══ Material provided
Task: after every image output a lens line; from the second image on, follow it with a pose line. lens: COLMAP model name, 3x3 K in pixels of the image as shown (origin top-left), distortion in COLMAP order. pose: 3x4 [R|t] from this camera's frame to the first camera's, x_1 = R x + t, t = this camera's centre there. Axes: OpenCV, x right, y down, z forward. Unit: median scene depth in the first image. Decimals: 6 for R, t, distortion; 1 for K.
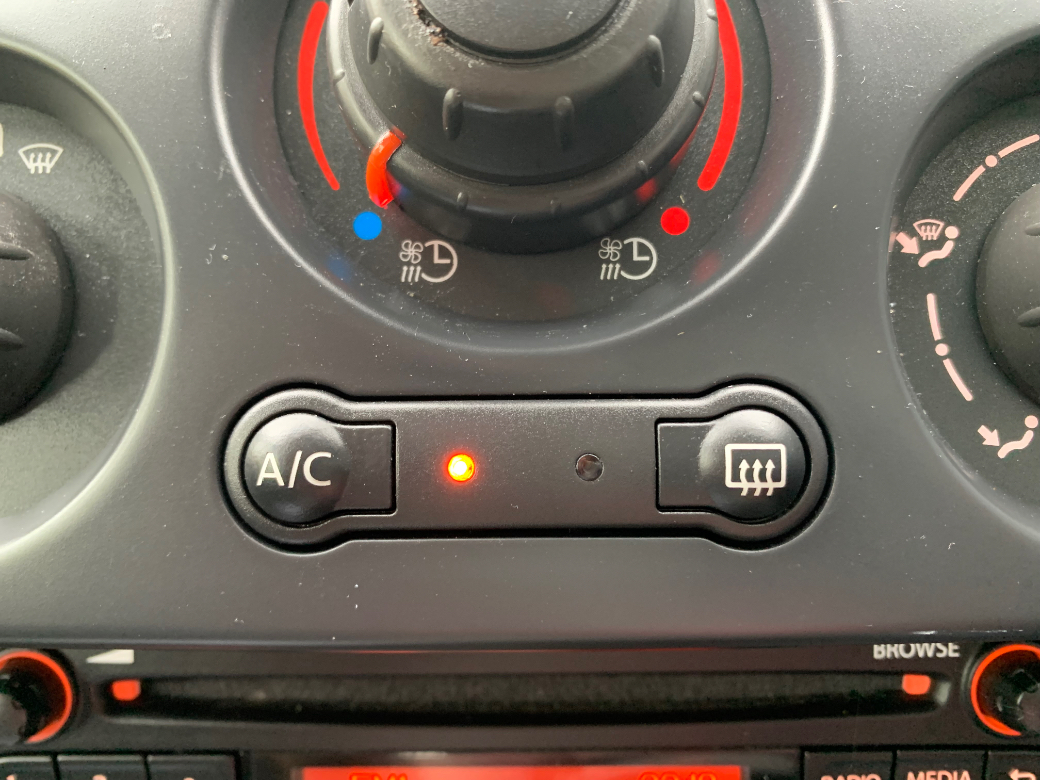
lens RADIAL K [[791.9, 0, 520.0], [0, 791.9, 390.0], [0, 0, 1]] dist [-0.004715, -0.003032]
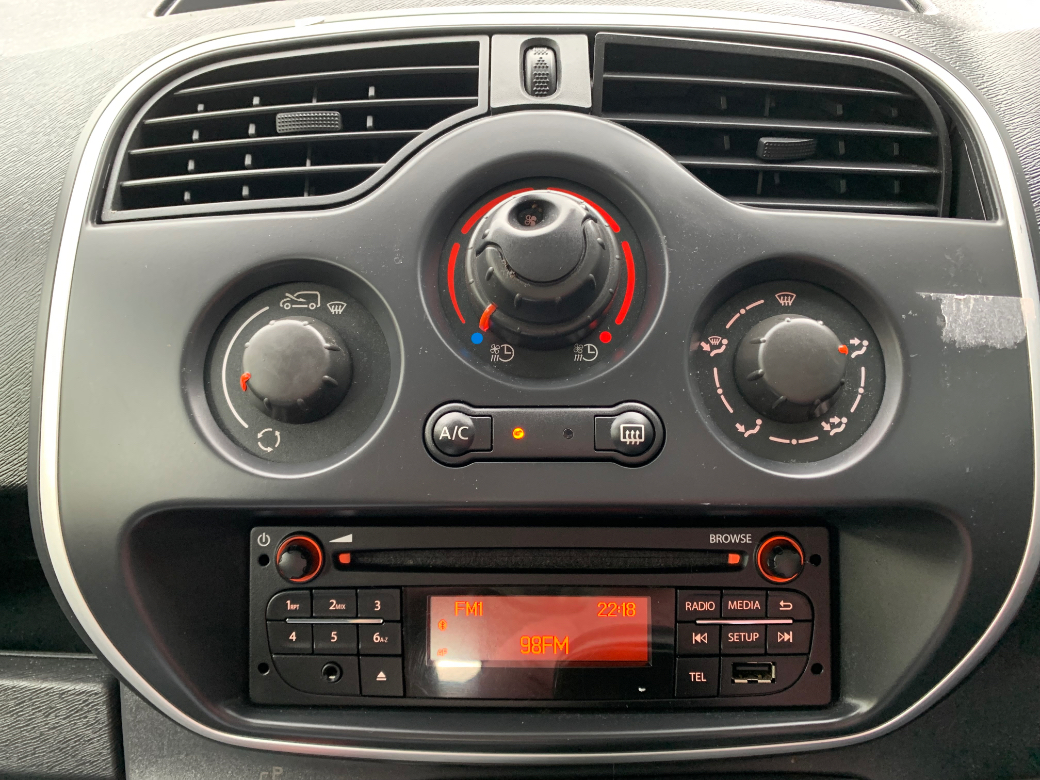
lens RADIAL K [[892.9, 0, 530.1], [0, 892.9, 388.7], [0, 0, 1]] dist [-0.001890, -0.006021]
pose [[0.999958, 0.006362, 0.006664, -0.051872], [-0.005676, 0.995130, -0.098404, 0.218199], [-0.007258, 0.098362, 0.995124, -1.737248]]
════
Your instructions >> Copy out the whole listing above word for word, but leave out the pictures.

Output of the exercise >>
Task: after every image output a lens line; from the second image on, follow it with a pose line. lens: COLMAP model name, 3x3 K in pixels of the image as shown (origin top-left), distortion in COLMAP order. pose: 3x4 [R|t] from this camera's frame to the first camera's, x_1 = R x + t, t = this camera's centre there. Axes: OpenCV, x right, y down, z forward. Unit: median scene depth in the first image. Decimals: 6 for R, t, distortion; 1 for K.
lens RADIAL K [[791.9, 0, 520.0], [0, 791.9, 390.0], [0, 0, 1]] dist [-0.004715, -0.003032]
lens RADIAL K [[892.9, 0, 530.1], [0, 892.9, 388.7], [0, 0, 1]] dist [-0.001890, -0.006021]
pose [[0.999958, 0.006362, 0.006664, -0.051872], [-0.005676, 0.995130, -0.098404, 0.218199], [-0.007258, 0.098362, 0.995124, -1.737248]]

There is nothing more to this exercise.